"Ordure" d'Eugene Marten
L’histoire : Sloper commence sa journée de travail au moment où s’arrêtent les faiseurs de richesses et redresseurs de torts. Agent d’entretien dans un immeuble, il passe d’étage en étage en poussant son chariot. Il aspire, vide les poubelles, récupère ce qu’il peut. Ni vu ni connu. Avant de rentrer chez sa mère, où il vit à la cave, épiant ses voisines par la fenêtre. Personnage sans histoire, sans ambition ni qualité, Sloper pourrait continuer à dilapider ainsi son temps dans l’indifférence la plus totale. Or un soir, sa routine est brutalement interrompue par une macabre découverte...
La critique de Mr K : Étrange expérience que la lecture d’Ordure d’Eugène Marten, un roman précédé d’une réputation de livre quasiment culte, qui a eu du mal à débarquer dans le monde de l’édition aux USA. Au moment d’écrire ces lignes, je suis bien incapable de vous dire si je l’ai aimé. Il interpelle, bouscule souvent mais peut aussi nous perdre et nous ennuyer à l’occasion. Je vais tenter d’expliquer mon ressenti mais ce n’est pas gagné...
Le protagoniste principal est donc un homme de ménage qui officie dans une tour de bureau. On suit son train-train quotidien rasoir avec les instructions propres à chaque étage, le descriptif de ses tâches, ses menues rencontres avec d’autres humains. Sloper, c’est son nom, n’est pas des plus causants sans être pour autant misanthrope. Il vit dans la cave chez sa marâtre, ce n’est pas un passionné, il fait juste bien son travail et n’hésite pas à se servir dans les déchets qu’il collecte. Rien de passionnant d’ailleurs, les débuts de la lecture sont d’un commun presque affligeant même si l’écriture par son parti pris interroge et pousse aux fesses pour ne pas lâcher l’ouvrage.
Survient l’événement indiqué en quatrième de couverture et la découverte d’un cadavre de femme dans le vide ordure. D’un coup, on vire dans le glauque profond, impression que l’on pouvait déjà pressentir sur certains mots, des situations parfois embarrassantes évoquées plus en amont dans le récit. Après tout, ce corps est un déchet et Sloper le récupère. On glisse alors dans une trame bien borderline où l’auteur se plaît à nous balader entre réalité, fantasmes, réactions et rencontres étranges dans un monde interlope, produit de notre société libérale, un monde dont nous détournons volontairement les yeux pour ne pas voir la réalité en face.

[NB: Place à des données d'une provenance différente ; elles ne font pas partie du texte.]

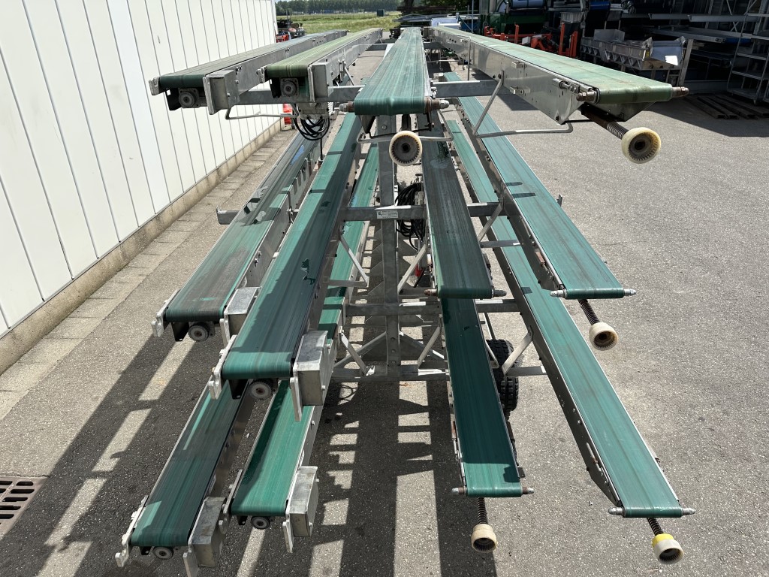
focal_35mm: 24
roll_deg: +2.5
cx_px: 384
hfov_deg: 71.6
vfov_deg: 56.8
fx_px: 533
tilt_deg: -27.2
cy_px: 288
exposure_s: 1/3861
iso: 80
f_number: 1.78
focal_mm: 6.86
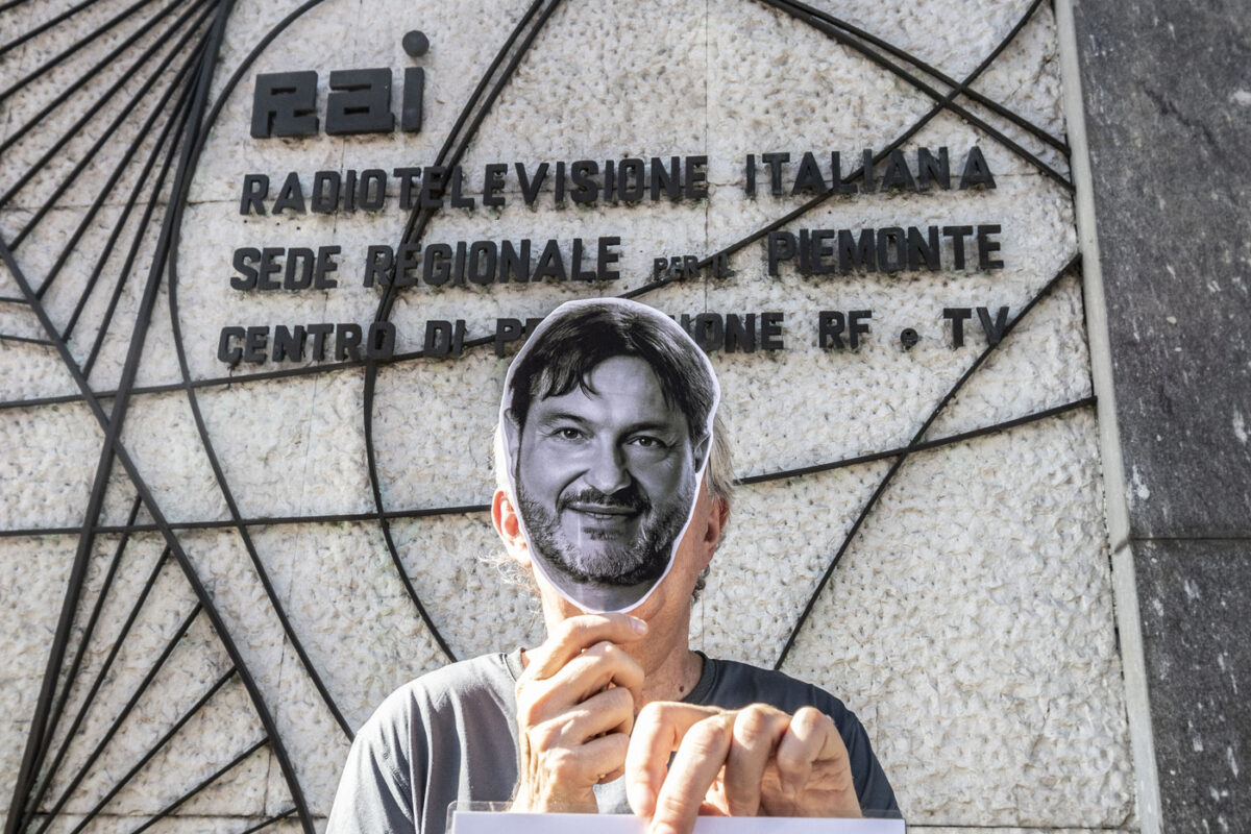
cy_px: 417
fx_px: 1042
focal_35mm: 30
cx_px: 626
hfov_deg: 61.9
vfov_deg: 43.6
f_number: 11
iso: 1250
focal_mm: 20
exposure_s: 1/500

Ton banal, écriture sans fioriture (très oralisante quand on y réfléchit) qui pour autant se révèle riche en sous-entendu, l’ouvrage dérange, installe un climat malsain d’où d’ailleurs l’humour n’est pas absent si on l’aime noir et bien serré. Le sous-texte mériterait une analyse bien plus poussée que la mienne (je ne suis que moi malheureusement et certaines choses m’ont clairement échappées), clairement on peut y entendre une charge contre les inégalités, la dénonciation de l’exploitation, une vision sombre du rêve américain, le piège de la famille... On nage ici dans l’insignifiant, le désespoir mais aussi parfois dans le crû et l’abominable. Tout cela aurait du me plaire...

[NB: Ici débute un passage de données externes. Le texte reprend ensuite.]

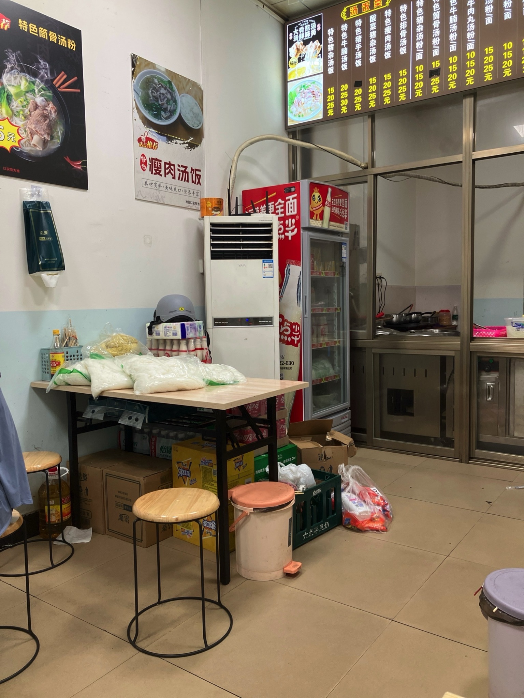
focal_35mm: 28
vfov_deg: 63.4
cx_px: 262
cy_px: 349
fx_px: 565
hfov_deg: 49.7
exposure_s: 1/50
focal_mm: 3.99
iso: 50
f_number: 1.8
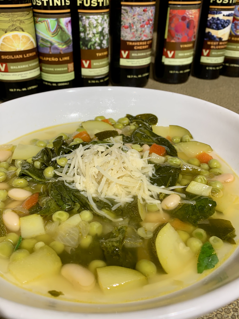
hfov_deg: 48.2
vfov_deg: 61.7
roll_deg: -1.8
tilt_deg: -31.3
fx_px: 267
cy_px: 161
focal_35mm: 29
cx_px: 110
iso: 50
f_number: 1.8
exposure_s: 1/60
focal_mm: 4.25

Mais voila, la mayonnaise n’a jamais vraiment pris avec moi et même si je reconnais beaucoup de qualité à cet ouvrage, son côté coup de poing et jusqu’au-boutiste notamment, je me suis ennuyé. Et je trouve qu’il n’y a rien de pire que cela quand on lit. L’écriture ne m’a pas happé, le personnage est difficilement identifiable (c’est sans doute voulu) et je n’ai jamais pu vraiment poser une image et un vrai regard sur lui. Heureusement pour moi, le livre est court, je tenais tout de même à le lire en entier avant d’en présenter la chronique.
Bref, Ordure est un ouvrage atypique qui divisera forcément ses lecteurs. Faites un tour sur le web, vous verrez. Je ne regrette pas d’avoir tenté l’aventure car même si ce fut une petite déception, je peux me targuer d’avoir lu un ouvrage d’un auteur considéré comme culte. À chacun de se faire son avis ou non.